WORK TO BE COMPLETED =
Drop every image, then reproduce the data exactly as given.

⟨

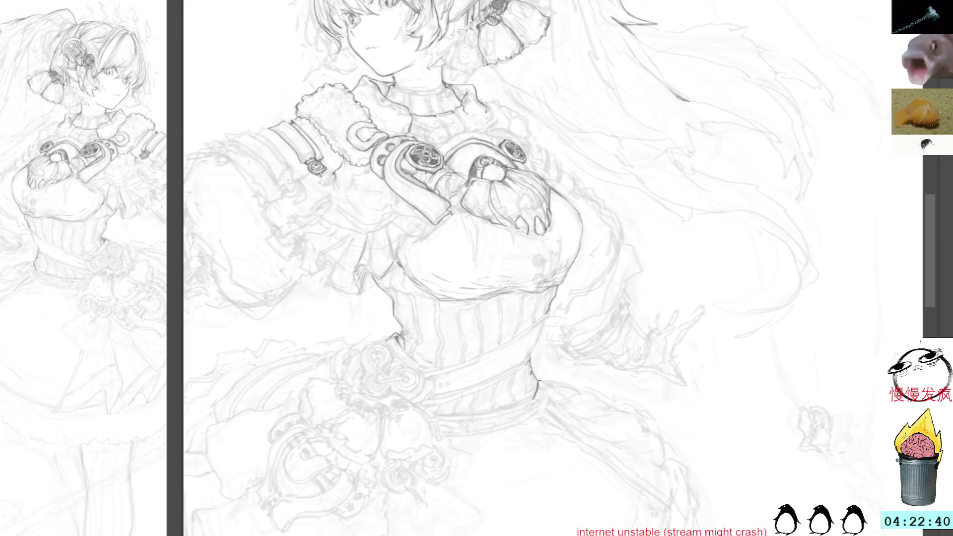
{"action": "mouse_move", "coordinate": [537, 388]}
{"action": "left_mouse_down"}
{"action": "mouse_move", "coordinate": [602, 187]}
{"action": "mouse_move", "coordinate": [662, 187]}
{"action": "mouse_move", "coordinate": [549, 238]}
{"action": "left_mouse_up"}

⟩

TASK OUTPUT =
{"action": "mouse_move", "coordinate": [537, 388]}
{"action": "left_mouse_down"}
{"action": "mouse_move", "coordinate": [602, 187]}
{"action": "mouse_move", "coordinate": [662, 187]}
{"action": "mouse_move", "coordinate": [549, 238]}
{"action": "left_mouse_up"}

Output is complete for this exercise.